━━━━━ Testo da leggere

Ancor prima che la UE esistesse, era in vigore un trattato di libera circolazione, che significava confine aperto e libertà di movimento, un beneficio molto sentito dagli irlandesi costretti a vivere in una terra natia divisa, una libertà che era stata ridotta solo ai tempi dei Troubles, la guerra terroristica fra IRA e Gran Bretagna.
I Brexiters sostengono che l’esistenza di questo accordo previgente alla UE di fatto è una rassicurazione per gli irlandesi (molti lavorano in NI o vi hanno parenti, e in ogni caso c’è molto commercio cross border). Peccato che ignorino che all’epoca l’Irlanda non garantiva la libera circolazione di persone e merci. Benché l’Irlanda non faccia parte dell’area Schengen, tuttavia ai cittadini europei è concessa amplissima libertà di movimento e di residenza e lavoro nel territorio, e un confine aperto con la UK favorirebbe la tanto detestata immigrazione europea (non solo di persone ma anche di merci), questa volta pure illegale.
Sembra ovvio che una forma di controlli di confine verrà riattivata, specie se la UK non vorrà scendere a patti sulla libertà di movimento dei cittadini EU.
Il caso di Gibilterra è ancor più delicato anche se poco se ne parla. L’immagine sotto dice tutto.
Stesso destino di promessa da marinaio sembra che dovrà subirlo la garanzia sullo status dei cittadini UE residenti in Inghilterra pubblicato dal Governo all’indomani del referendum. Molti esperti legali , scrive The Guardian, sostengono che l’attuale incertezza sugli obiettivi del Governo e i tempi per approntare l’iter, rendono scarsamente probabile che i diritti rimarranno tali in futuro.
La mia opinione in merito è se possibile anche peggiore: i cittadini UE residenti nella UK verranno usati come merce di scambio (bargaining chips) per ottenere qualcosa da Bruxelles, con l’ovvia conseguenza che per ritorsione lo stesso accadrà agli inglesi sul territorio europeo.
Quando si inizia una guerra, anche telefonica, bisogna sapere chi e cosa si sta combattendo. Gli inglesi finora hanno dato l’impressione di ignorarlo e nella dichiarazione bellica rischia di entrare tutto e tutti.
Lo status delle persone è e temo sarà un fertile terreno di scontro e di compromessi.
Quel che è peggio, Allen Green, avvocato inglese, ha portato dal suo ultimo viaggio a Bruxelles l’impressione che anche i burocrati europei abbiano le idee vaghe e confuse[sociallocker].[/sociallocker]
Deve essere per questo che metà delle statue di recente installazione di fronte al Parlamento Europeo raffigurano struzzi con la testa infilata nella sabbia…
Di recente alcuni dati buoni relativi a produzione industriale, fiducia, vendite al dettaglio e l’andamento della Borsa, hanno fatto alzare la cresta a molti sostenitori della Brexit, domestici e europei, sfociati nella accusa rivolta dagli onorevoli al governatore Carney di aver ecceduto in zelo nel tagliare i tassi, e che la Brexit non ha urtato l’economia.

━━━━━━━━━━
━━━━━ Contenuto dei record

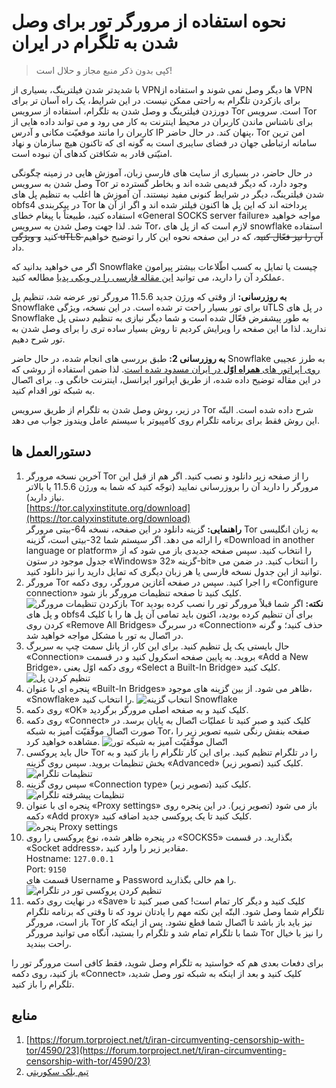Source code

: # نحوه استفاده از مرورگر تور برای وصل شدن به تلگرام در ایران
> کپی بدون ذکر منبع مجاز و حلال است!

با شدیدتر شدن فیلترینگ، بسیاری از VPNها دیگر وصل نمی شوند و استفاده از VPN برای بازکردن تلگرام به راحتی ممکن نیست. در این شرایط، یک راه آسان تر برای دورزدن فیلترینگ و وصل شدن به تلگرام، استفاده از سرویس Tor است. سرویس Tor برای ناشناس ماندن کاربران در محیط اینترنت به کار می رود و می تواند داده هایی از کاربران را مانند موقعیّت مکانی و آدرس IP پنهان کند. در حال حاضر، Tor امن ترین سامانه ارتباطی جهان در فضای سایبری است به گونه ای که تاکنون هیچ سازمان و نهاد امنیّتی قادر به شکافتن کدهای آن نبوده است.

در حال حاضر، در بسیاری از سایت های فارسی زبان، آموزش هایی در زمینه چگونگی وصل شدن به سرویس Tor وجود دارد، که دیگر قدیمی شده اند و بخاطر گسترده تر شدن فیلترینگ، دیگر در شرایط کنونی مفید نیستند. آن آموزش ها اغلب به تنظیم پل های obfs4 در پیکربندی Tor پرداخته اند که این پل ها اکنون فیلتر شده اند و اگر از آن ها استفاده کنید، طبیعتاً با پیغام خطای «General SOCKS server failure» مواجه خواهید شد. لذا جهت وصل شدن به سرویس Tor، لازم است که از پل های snowflake استفاده کنید ~~و ویژگی uTLS آن را نیز فعّال کنید~~، که در این صفحه نحوه این کار را توضیح خواهیم داد.

اگر می خواهید بدانید که Snowflake چیست یا تمایل به کسب اطّلاعات بیشتر پیرامون عملکرد آن را دارید، می توانید [این مقاله فارسی را در ویکی پدیا](https://fa.m.wikipedia.org/wiki/%D8%AF%D8%A7%D9%86%D9%87_%D8%A8%D8%B1%D9%81_(%D9%86%D8%B1%D9%85%E2%80%8C%D8%A7%D9%81%D8%B2%D8%A7%D8%B1)) مطالعه کنید.

**به روزرسانی:** از وقتی که ورژن جدید 11.5.6 مرورگر تور عرضه شد، تنظیم پل Snowflake برای تور بسیار راحت تر شده است. در این نسخه، ویژگی uTLS در پل های Snowflake به طور پیشفرض فعّال شده است و شما دیگر نیازی به تنظیم دستی پل ندارید. لذا ما این صفحه را ویرایش کردیم تا روش بسیار ساده تری را برای وصل شدن به تور شرح دهیم.

**به روزرسانی 2:** طبق بررسی های انجام شده، در حال حاضر Snowflake به طرز عجیبی [روی اپراتور های **همراه اوّل** در ایران مسدود شده است](Snowflake_via_HA.md). لذا ضمن استفاده از روشی که در این مقاله توضیح داده شده، از طریق اپراتور ایرانسل، اینترنت خانگی و.. برای اتّصال به شبکه تور اقدام کنید.

در زیر، روش وصل شدن به تلگرام از طریق سرویس Tor شرح داده شده است. البتّه این روش فقط برای برنامه تلگرام روی کامپیوتر با سیستم عامل ویندوز جواب می دهد.

## دستورالعمل ها
1. آخرین نسخه مرورگر Tor را از صفحه زیر دانلود و نصب کنید. اگر هم از قبل این مرورگر را دارید آن را بروزرسانی نمایید (توجّه کنید که شما به ورژن 11.5.6 یا بالاتر نیاز دارید).  
[https://tor.calyxinstitute.org/download](https://tor.calyxinstitute.org/download)  
**راهنمایی:** گزینه دانلود در این صفحه، نسخه 64-بیتی مرورگر Tor به زبان انگلیسی را ارائه می دهد. اگر سیستم شما 32-بیتی است، گزینه «Download in another language or platform» را انتخاب کنید. سپس صفحه جدیدی باز می شود که از جدول موجود در ستون «Windows» گزینه «32-bit» را انتخاب کنید. در ضمن می توانید از این جدول نسخه فارسی یا هر زبان دیگری که تمایل دارید را نیز دانلود کنید.
2. مرورگر Tor را اجرا کنید. سپس در صفحه آغازین مرورگر، روی دکمه «Configure connection» کلیک کنید تا صفحه تنظیمات مرورگر باز شود.  
![بازکردن تنظیمات مرورگر Tor](/assets/images/open_tor_settings.png)
**نکته:** اگر شما قبلاً مرورگر تور را نصب کرده بودید و پل های obfs4 برای آن تنظیم کرده بودید، اکنون باید تمامی آن پل ها را با کلیک کردن روی «Remove All Bridges» در سربرگ «Connection» حذف کنید؛ و گرنه در اتّصال به تور با مشکل مواجه خواهید شد.
3. حال بایستی یک پل تنظیم کنید. برای این کار، از پانل سمت چپ به سربرگ «Connection» بروید. به پایین صفحه اسکرول کنید و در قسمت «Add a New Bridge»، روی دکمه اوّل یعنی «Select a Built-In Bridge» کلیک کنید.
![تنظیم کردن پل](/assets/images/bridge_settings2.png)
4. پنجره ای با عنوان «Built-In Bridges» ظاهر می شود. از بین گزینه های موجود، «Snowflake» را انتخاب کنید.
![انتخاب گزینه Snowflake](/assets/images/builtin_bridges.png)
5. روی دکمه «OK» کلیک کنید و به صفحه اصلی مرورگر برگردید.
6. روی دکمه «Connect» کلیک کنید و صبر کنید تا عملیّات اتّصال به پایان برسد. در صورت اتّصال موفّقیّت آمیز به شبکه Tor، صفحه بنفش رنگی شبیه تصویر زیر را مشاهده خواهید کرد. 
![اتّصال موفّقیّت آمیز به شبکه تور](/assets/images/connection_success.png)
7. حال باید پروکسی Tor را در تلگرام تنظیم کنید. برای این کار تلگرام را باز کنید و به بخش تنظیمات بروید. سپس روی گزینه «Advanced» کلیک کنید (تصویر زیر).  
![تنظیمات تلگرام](/assets/images/telegram_settings.png)
8. سپس روی گزینه «Connection type» کلیک کنید (تصویر زیر).  
![تنظیمات پیشرفته تلگرام](/assets/images/tg_advanced_settings.png)
9. پنجره ای با عنوان «Proxy settings» باز می شود (تصویر زیر). در این پنجره روی دکمه «Add proxy» کلیک کنید تا یک پروکسی جدید اضافه کنید.  
![پنجره Proxy settings](/assets/images/tg_proxy_settings.png)
10. در پنجره ظاهر شده، نوع پروکسی را روی «SOCKS5» بگذارید. در قسمت «Socket address»، مقادیر زیر را وارد کنید.  
Hostname: `127.0.0.1`  
Port: `9150`  
قسمت های Username و Password را هم خالی بگذارید.  
![تنظیم کردن پروکسی تور در تلگرام](/assets/images/tor_local_proxy.png)
11. در نهایت روی دکمه «Save» کلیک کنید و دیگر کار تمام است! کمی صبر کنید تا تلگرام شما وصل شود.  البتّه این نکته مهم را یادتان نرود که تا وقتی که برنامه تلگرام باز است، مرورگر Tor نیز باید باز باشد تا اتّصال شما قطع نشود. پس از اینکه کار شما با تلگرام تمام شد و تلگرام را بستید، آنگاه می توانید مرورگر Tor را نیز با خیال راحت ببندید.

برای دفعات بعدی هم که خواستید به تلگرام وصل شوید، فقط کافی است مرورگر تور را باز کنید، روی دکمه «Connect» کلیک کنید و بعد از اینکه به شبکه تور وصل شدید، تلگرام را باز کنید.

## منابع
1. [https://forum.torproject.net/t/iran-circumventing-censorship-with-tor/4590/23](https://forum.torproject.net/t/iran-circumventing-censorship-with-tor/4590/23)
2. [تیم بلک سکوریتی](https://blacksecurityteam.com/troubleshoot-a-tor-broswer-connection/)
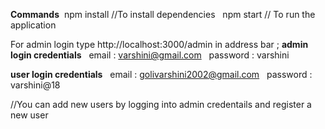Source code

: **Commands**&nbsp;
npm install       //To install dependencies &nbsp;
npm start        // To run the application &nbsp;

For admin login type http://localhost:3000/admin in address bar ;
**admin login credentials** &nbsp;
email : varshini@gmail.com &nbsp;
password : varshini  &nbsp;

**user login credentials** &nbsp;
email : golivarshini2002@gmail.com &nbsp;
password : varshini@18  &nbsp;


//You can add new users by logging into admin credentails and register a new user  &nbsp;
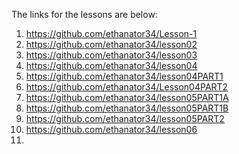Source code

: The links for the lessons are below:
1. https://github.com/ethanator34/Lesson-1
2. https://github.com/ethanator34/lesson02
3. https://github.com/ethanator34/lesson03
4. https://github.com/ethanator34/lesson04
5. https://github.com/ethanator34/lesson04PART1
5. https://github.com/ethanator34/Lesson04PART2
6. https://github.com/ethanator34/lesson05PART1A
6. https://github.com/ethanator34/lesson05PART1B
6. https://github.com/ethanator34/lesson05PART2
7. https://github.com/ethanator34/lesson06
8. 
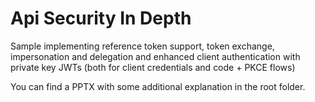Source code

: # Api Security In Depth
Sample implementing reference token support, token exchange, impersonation and delegation and enhanced client authentication with private key JWTs (both for client credentials and code + PKCE flows)

You can find a PPTX with some additional explanation in the root folder.
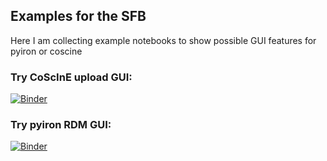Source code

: ## Examples for the SFB
Here I am collecting example notebooks to show possible GUI features for pyiron or coscine

### Try CoScInE upload GUI:
[![Binder](https://mybinder.org/badge_logo.svg)](https://mybinder.org/v2/gh/niklassiemer/SFB_examples/HEAD?urlpath=voila%2Frender%2FCoScInE_API.ipynb)

### Try pyiron RDM GUI:
[![Binder](https://mybinder.org/badge_logo.svg)](https://mybinder.org/v2/gh/niklassiemer/SFB_examples/HEAD?urlpath=voila%2Frender%2Fpyiron_RDM.ipynb)

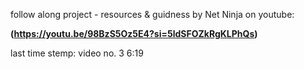 follow along project - resources & guidness by Net Ninja on youtube:

**(https://youtu.be/98BzS5Oz5E4?si=5ldSFOZkRgKLPhQs)**

last time stemp:  video no. 3 6:19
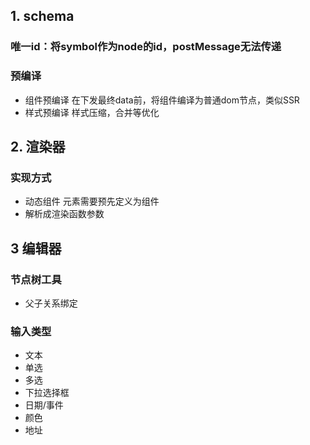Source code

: ## 1. schema
### 唯一id：将symbol作为node的id，postMessage无法传递

### 预编译

* 组件预编译
在下发最终data前，将组件编译为普通dom节点，类似SSR
* 样式预编译
样式压缩，合并等优化

## 2. 渲染器

### 实现方式

* 动态组件
元素需要预先定义为组件
* 解析成渲染函数参数

## 3 编辑器

### 节点树工具

* 父子关系绑定

### 输入类型

* 文本
* 单选
* 多选
* 下拉选择框
* 日期/事件
* 颜色
* 地址

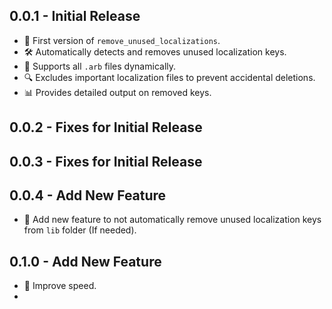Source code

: ## 0.0.1 - Initial Release
- 🎉 First version of `remove_unused_localizations`.
- 🛠 Automatically detects and removes unused localization keys.
- 🚀 Supports all `.arb` files dynamically.
- 🔍 Excludes important localization files to prevent accidental deletions.
- 📊 Provides detailed output on removed keys.

## 0.0.2 - Fixes for Initial Release

## 0.0.3 - Fixes for Initial Release

## 0.0.4 - Add New Feature
- 🎉 Add new feature to not automatically remove unused localization keys from `lib` folder (If needed).

## 0.1.0 - Add New Feature
- 🚀 Improve speed.
- 

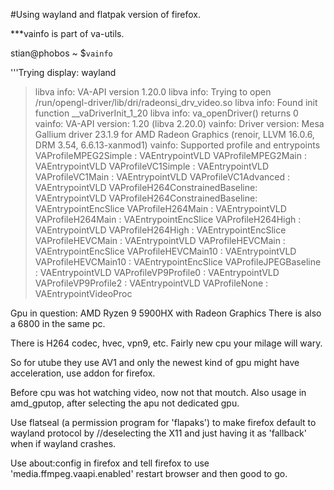 
#Using wayland and flatpak version of firefox.

***vainfo is part of va-utils.

stian@phobos ~ $`vainfo`

'''Trying display: wayland
>libva info: VA-API version 1.20.0
libva info: Trying to open /run/opengl-driver/lib/dri/radeonsi_drv_video.so
libva info: Found init function __vaDriverInit_1_20
libva info: va_openDriver() returns 0
vainfo: VA-API version: 1.20 (libva 2.20.0)
vainfo: Driver version: Mesa Gallium driver 23.1.9 for AMD Radeon Graphics (renoir, LLVM 16.0.6, DRM 3.54, 6.6.13-xanmod1)
vainfo: Supported profile and entrypoints
      VAProfileMPEG2Simple            : VAEntrypointVLD
      VAProfileMPEG2Main              : VAEntrypointVLD
      VAProfileVC1Simple              : VAEntrypointVLD
      VAProfileVC1Main                : VAEntrypointVLD
      VAProfileVC1Advanced            : VAEntrypointVLD
      VAProfileH264ConstrainedBaseline: VAEntrypointVLD
      VAProfileH264ConstrainedBaseline: VAEntrypointEncSlice
      VAProfileH264Main               : VAEntrypointVLD
      VAProfileH264Main               : VAEntrypointEncSlice
      VAProfileH264High               : VAEntrypointVLD
      VAProfileH264High               : VAEntrypointEncSlice
      VAProfileHEVCMain               : VAEntrypointVLD
      VAProfileHEVCMain               : VAEntrypointEncSlice
      VAProfileHEVCMain10             : VAEntrypointVLD
      VAProfileHEVCMain10             : VAEntrypointEncSlice
      VAProfileJPEGBaseline           : VAEntrypointVLD
      VAProfileVP9Profile0            : VAEntrypointVLD
      VAProfileVP9Profile2            : VAEntrypointVLD
      VAProfileNone                   : VAEntrypointVideoProc

Gpu in question: AMD Ryzen 9 5900HX with Radeon Graphics
There is also a 6800 in the same pc.

There is H264 codec, hvec, vpn9, etc. Fairly new cpu your milage will wary.

So for utube they use AV1 and only the newest kind of gpu might have acceleration, use addon for firefox.

Before cpu was hot watching video, now not that moutch. Also usage in amd_gputop, after selecting the apu not dedicated gpu.

Use flatseal (a permission program for 'flapaks') to make firefox default to wayland protocol by //deselecting the X11 and just having it as 'fallback' when if wayland crashes.

Use about:config in firefox and tell firefox to use 'media.ffmpeg.vaapi.enabled'
restart browser and then good to go.
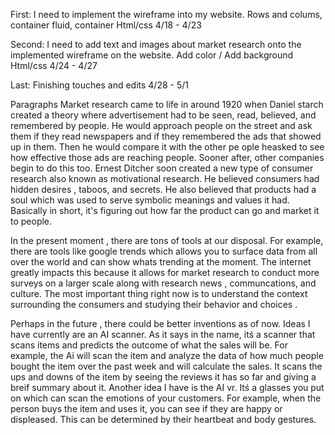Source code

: First: I need to implement the wireframe into my website.
 Rows and colums, container fluid, container
 Html/css
 4/18 - 4/23

 Second: I need to add text and images about market research onto the implemented wireframe on the website.
 Add color / Add background
 Html/css
 4/24 - 4/27

 Last: Finishing touches and edits
  4/28 - 5/1

Paragraphs
Market research came to life in around 1920 when Daniel starch created a theory where advertisement had to be seen, read, believed, and remembered by people. He would approach people on the street and ask them if they read newspapers and if they remembered the ads that showed up in them. Then he would compare it with the other pe ople heasked to see how effective those ads are reaching people. Sooner after, other companies begin to do this too. Ernest Ditcher soon created a new type of consumer research also known as motivational research. He believed consumers had hidden desires , taboos, and secrets. He also believed that products had a soul which was used to serve symbolic meanings and values it had. Basically in short, it's figuring out how far the product can go and market it to people.

In the present moment , there are tons of tools at our disposal. For example, there are tools like google trends which allows you to surface data from all over the world and can show whats trending at the moment.  The internet greatly impacts this because it allows for market research to conduct more surveys on a larger scale along with research news , communcations, and culture. The most important thing right now is to understand the context surrounding the consumers and studying their behavior and choices .

Perhaps in the future , there could be better inventions as of now. Ideas I have currently are an AI scanner. As it says in the name, itś a scanner that scans items and predicts the outcome of what the sales will be. For example, the Ai will scan the item and analyze the data of how much people bought the item over the past week and will calculate the sales. It scans the ups and downs of the item by seeing the reviews it has so far and giving a breif summary about it. Another idea I have is the AI vr. Itś a glasses you put on which can scan the emotions of your customers. For example, when the person buys the item and uses it,  you can see if they are happy or displeased. This can be determined by their heartbeat and body gestures.


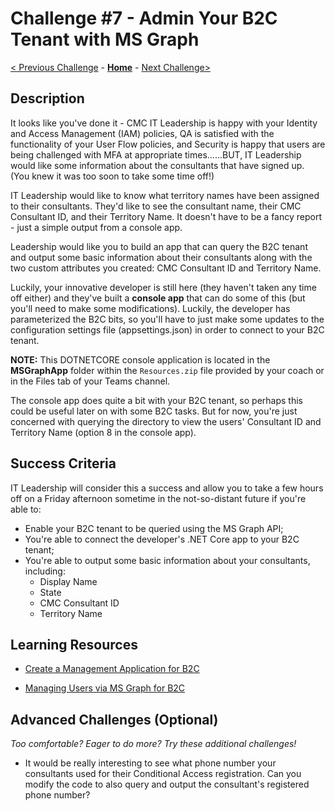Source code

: # Challenge \#7 - Admin Your B2C Tenant with MS Graph

[< Previous Challenge](./06-conditional-access.md) - **[Home](../README.md)** - [Next Challenge>](./08-prepare-ief.md)

## Description

It looks like you've done it - CMC IT Leadership is happy with your Identity and Access Management (IAM) policies, QA is satisfied with the functionality of your User Flow policies, and Security is happy that users are being challenged with MFA at appropriate times......BUT, IT Leadership would like some information about the consultants that have signed up. (You knew it was too soon to take some time off!)

IT Leadership would like to know what territory names have been assigned to their consultants. They'd like to see the consultant name, their CMC Consultant ID, and their Territory Name. It doesn't have to be a fancy report - just a simple output from a console app.

Leadership would like you to build an app that can query the B2C tenant and output some basic information about their consultants along with the two custom attributes you created: CMC Consultant ID and Territory Name.

Luckily, your innovative developer is still here (they haven't taken any time off either) and they've built a **console app** that can do some of this (but you'll need to make some modifications). Luckily, the developer has parameterized the B2C bits, so you'll have to just make some updates to the configuration settings file (appsettings.json) in order to connect to your B2C tenant.

**NOTE:** This DOTNETCORE console application is located in the **MSGraphApp** folder within the `Resources.zip` file provided by your coach or in the Files tab of your Teams channel.

The console app does quite a bit with your B2C tenant, so perhaps this could be useful later on with some B2C tasks. But for now, you're just concerned with querying the directory to view the users' Consultant ID and Territory Name (option 8 in the console app).
## Success Criteria

IT Leadership will consider this a success and allow you to take a few hours off on a Friday afternoon sometime in the not-so-distant future if you're able to:

- Enable your B2C tenant to be queried using the MS Graph API;
- You're able to connect the developer's .NET Core app to your B2C tenant;
- You're able to output some basic information about your consultants, including:
  - Display Name
  - State
  - CMC Consultant ID
  - Territory Name

## Learning Resources

- [Create a Management Application for B2C](https://docs.microsoft.com/en-us/azure/active-directory-b2c/microsoft-graph-get-started?tabs=app-reg-ga)

- [Managing Users via MS Graph for B2C](https://docs.microsoft.com/en-us/azure/active-directory-b2c/manage-user-accounts-graph-api)

## Advanced Challenges (Optional)

_Too comfortable? Eager to do more? Try these additional challenges!_

- It would be really interesting to see what phone number your consultants used for their Conditional Access registration. Can you modify the code to also query and output the consultant's registered phone number?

━━━━━━━━━━

Compiti da svolgere:
a) Elenca tutti gli ambiti dei dati buoni che, secondo il testo sulla Brexit, hanno fatto alzare la cresta a molti sostenitori della Brexit.
b) Nei record, riscrivi le righe comprese tra quella che contiene "[< Previous Challenge](./06-conditional-access.md)" e quella che contiene "## Description", estremi inclusi, sostituendo "Challenge" con "Exercise" e lasciando tutto il resto invariato.

Risultati attesi:
a)
- produzione industriale
- fiducia
- vendite al dettaglio
- andamento della Borsa

b)
[< Previous Exercise](./06-conditional-access.md) - **[Home](../README.md)** - [Next Exercise>](./08-prepare-ief.md)

## Description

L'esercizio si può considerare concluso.